A punch to the back of the neck is named after what animal?

I occasionally make these amazing cookies (people have called them a “spiritual experience.”) It’s a pretty normal chocolate chip cookie recipe with toasted pecans, only I replace about 1/3 cup flour with an equal amount of Turkish-ground coffee. The cookies are chewy and almost bitter, and the coffee aroma is all over your head.

I’ve always called them Rabbit Punch cookies, “because eating too many is like a blow to the kidneys.” I’m another person glad to hear that rabbit punches can be kidney blows, because otherwise my lame joke would have been even lamer.

(re: the OP, put me down as another donkey perv.)

Yeah. It sounds to me like that is one of those things, the name of which I can’t recall, where a modern explanation is retrofitted to an old term. I’ve seen the actual motion from rabbits grabbed from the front where they’ll rapidly kick with their back legs in unison. So it’s an apt description. But the technical term, as a blow to the back of the neck makes more sense as a way to dispatch a rabbit.

backronymn is one.

I’d heard the term rabbit punch (maybe just in that one Far Side cartoon), but never knew what it was.

That’s be one hell of a boxing match.

Thanks. Backronym led me to retronym, and false etymology. None of those are exactly the right term, leaving only urban legendas the term that fits. Urban legend connotes something more to me, usually a moralistic story or something. But this is like the etymology of honeymoon or rule of thumb, which is also covered under urban legends. I feel like it should have it’s own word. How about neotymology?
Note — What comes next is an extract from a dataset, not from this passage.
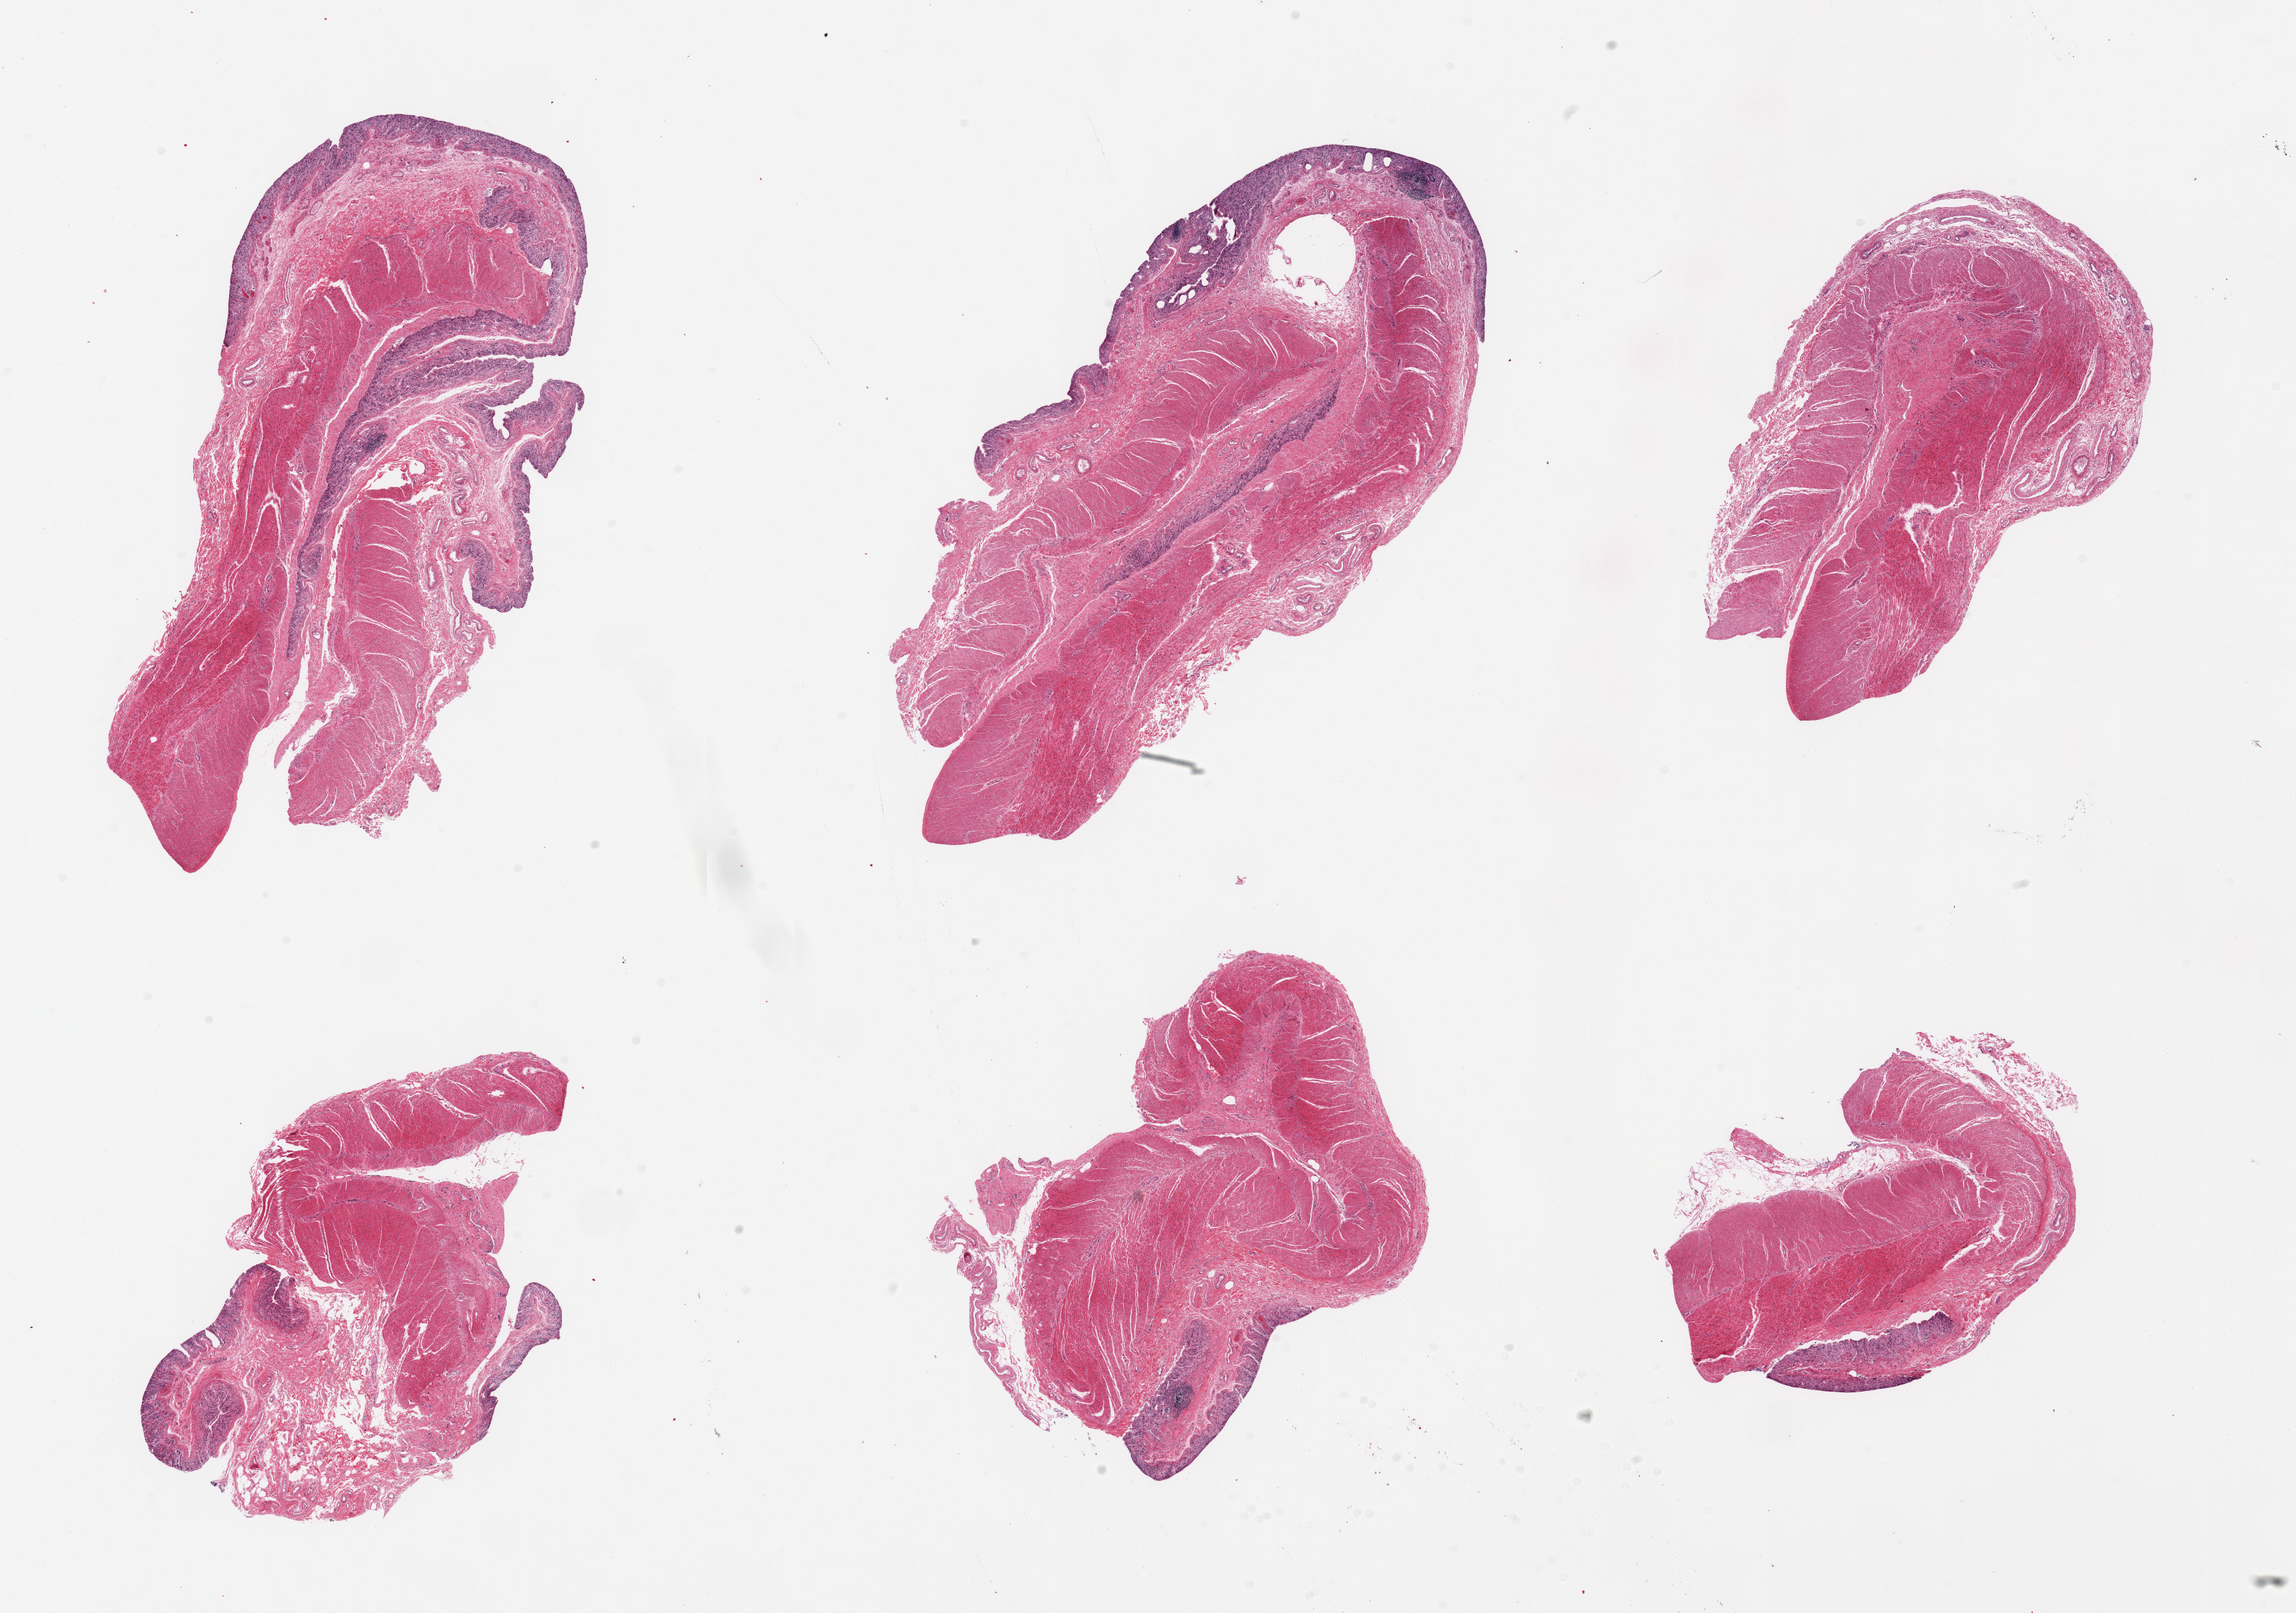
Digitized haematoxylin and eosin-stained section, brightfield — whole scanned area (about 25.6 x 18.0 mm, acquisition: 20x scan) shown as a low-resolution overview, PAXgene-fixed, paraffin-embedded tissue, sampled site (target tissue): transverse colon, tissue donor sample. Male donor.
Review note (as recorded): 6 pieces, mucosa up to ~0.3mm, largely sloughed.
ETA: And of course, there should be some fictional etymology for neotymology.

So what would be in a donkey punch cookie?

Ha! I’ll leave that to a more learned Doper. I only came across the term a couple of years ago and had to google it. Not exactly common parlance - at least in my circles. YMMV. :stuck_out_tongue:

Elmer season.

Coined by one D. Sanchez.

Rabbit punch.

I’m pretty sure i learned this as a kid playing Trivial Pursuit.

THere’s a not too bad British Film called “Donkey Punch” that uses the technique as, well, the whole point of the film.

Why do I ask these things, when I know I don’t want to know?

Thanks - it was my own darn fault for asking.

Regards,
Shodan

To kill them, perhaps? The object of a throat punch, or the hazard of one if you don’t intend to kill someone, is to fracture the hyoid bone and cause the throat to swell and close the airway. I hear it stops the fight pretty quickly. Plus, if you manage to not break it, it hurts like hell–also a good way to get someone to rethink the wisdom of continuing a fight.

Its Moops

I think this thread got the fastest responses of ANY of my previous threads!

Here’s a link to the clip in question:

http://www.youtube.com/watch?v=ZaBDA9Gj-C8

Looks to me like he definitely thought his answer was going to be correct!

Yep, hard to imagine your parents. . .never mind.

I’d have said donkey and I think it should have been an acceptable answer. Rabbit was the second answer that came to mind.

VG. :smiley:

It was advertised on allthe bus-stops near my house. My daughter (aged about ten) kept asking what it meant. I made up an explanation (something like ‘punching so hard it’s like you’ve been kicked by a donkey’) but she never remembered. So every time we passed those bloody bus stops, for months after the film stopped showing, I had to lie about donkey punching again.

But at least it means that if a future sexual partner asks her to participate in one, she’ll say no. If she remembers.

I thought a rabbit was a punch to the front of the neck. The throat.

I read a short story in, I think, 6th grade (circa 1974 or 75) called “The Rabbit Punch”, in which a kid accidentally kills his classmate by punching him in the neck. That’s how I know the term. If memory serves, the punch was to the side of the neck, below the ear.

Anybody else remember this story? A bit of googling turned up someone asking about it on Yahoo, but I found no further information. Something about it has stuck with me all these years.